Duncan, unknowingly speaking of the epic of which he is the centre, who we meet as a child and watch grow into an artist , says "I want to write a modern Divine Comedy with illustrations in the style of William Blake." And it is Duncan's story that is the heart of Lanark--and what a poignant, heart-breaking tale it is. From a boy who can never accept or offer or understand love, who cannot connect, to an artist who cannot accept that he cannot have the final word--both in his own life and in his art--Duncan's tale is a beautifully crafted coming-of-age story.
Lanark is a work of huge imagination and wonderful range; it is about all of our selves, how we make them and make them up; it is about place and what that means for identity and it is about love--how we can learn to love our selves, or fail to, how we need to love, both ourselves and others, to create communities in which we can create art that will promote a continuing project of place in which we can love each other better.
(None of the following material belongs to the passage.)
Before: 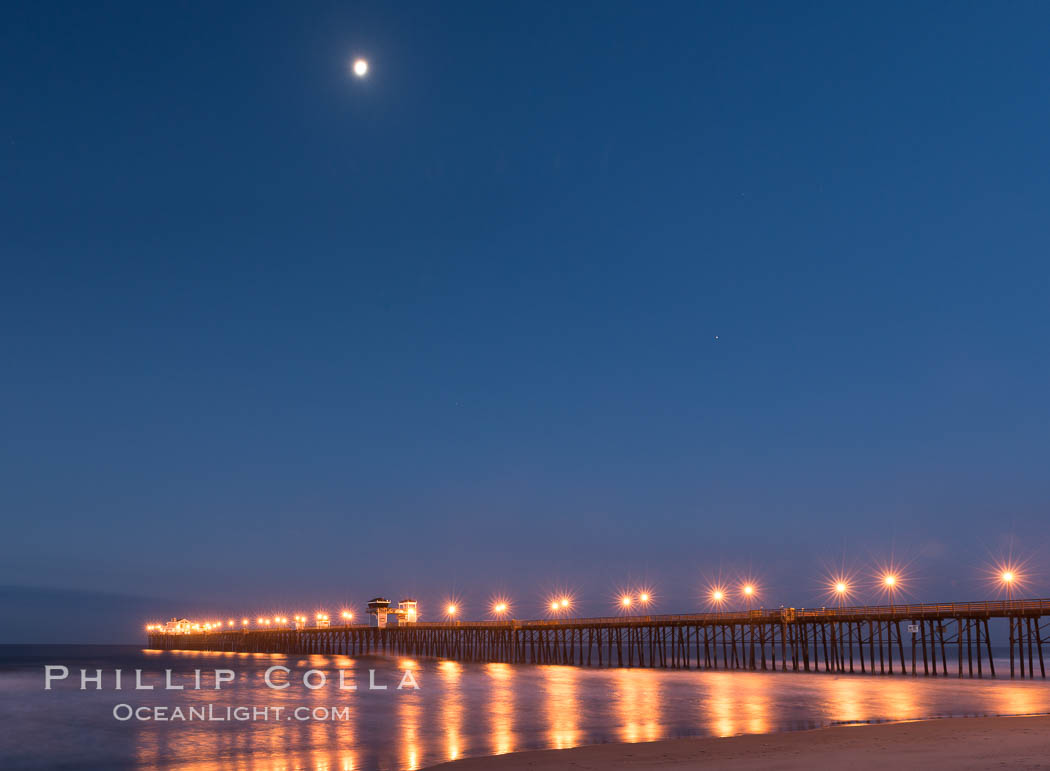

Lanark is peerless. --Mark Thwaite
Review
'An ambitious and marvellously inventive novel.' --Malcolm Bradbury
Review
'Remarkable ... Lanark is a work of loving and vivid imagination, yielding copious riches.'
Customer Reviews
A brilliant book
I was recommended LANARK by a friend and was absolutely bowled over by it - and completely ashamed that I'd never heard of Gray before now.
It's very difficult to describe what the book is about - it has two parallel stories, one of a young idealistic artist in Glasgow trying to develop his art in thankless surroundings; the other of a loner in Unthank, a version of Hell (or Glasgow) trying to save his city (Unthank - or Glasgow) from the depredations of industrial capitalism and the onslaught of big business.
The book is elegiac, wise, beautifully written, very clever, hilarious in points, self-parodying and full of wonderful satire. It is also full of engaging charaters, and has a great storyline. Impossible here to depict how the halves intertwine, or the sheer energy of Gray's fiction.
He took 25 years to write this book - it was worth it. One of the classics of the 20th century. Buy it, read it, give it to your friends!
My favourite book of all time.
I first read this book in the late 1980's, and have kept coming back to it ever since. I've read it in its entirety three times now, and shall no doubt read it again. It is absolutely superb - engaging, challenging, bizarre, beautifully written. It lends the lie to the notion that experimental fiction has to be 'difficult'. Somehow Gray manages to take on just about every important philosophical theme without ever losing sight of the fact that it is the characters, with all their human frailties, that ultimately engage us.
For its sheer ambition and imagination, as well as distinctiveness of voice, this book deserves its place in the canon of great experimental literature - alongside Joyce, Woolf, Kafka, Beckett and the other greats.
A superlative book, now superbly packaged.
To celebrate the twentieth anniversary of the first publication of Alasdair Gray's "Lanark", Canongate have re-issued it in a lavishly-printed four-volume hardcover edition, complete with splendid reproductions of Gray murals and paintings on the covers of each volume. Given that Gray famously intended the component books of "Lanark" to be read in one order but eventually thought of in another, there's a case for saying that this edition is really the first to reflect the shape Gray wanted the book to have. With any Alasdair Gray book, the visuals are as much a part of the package as the words, and both deserve the best possible presentation so this edition of "Lanark" has a fair claim to being essential for anyone interested in Gray's writing. This edition also includes Gray's own wry account of the making and reception of "Lanark".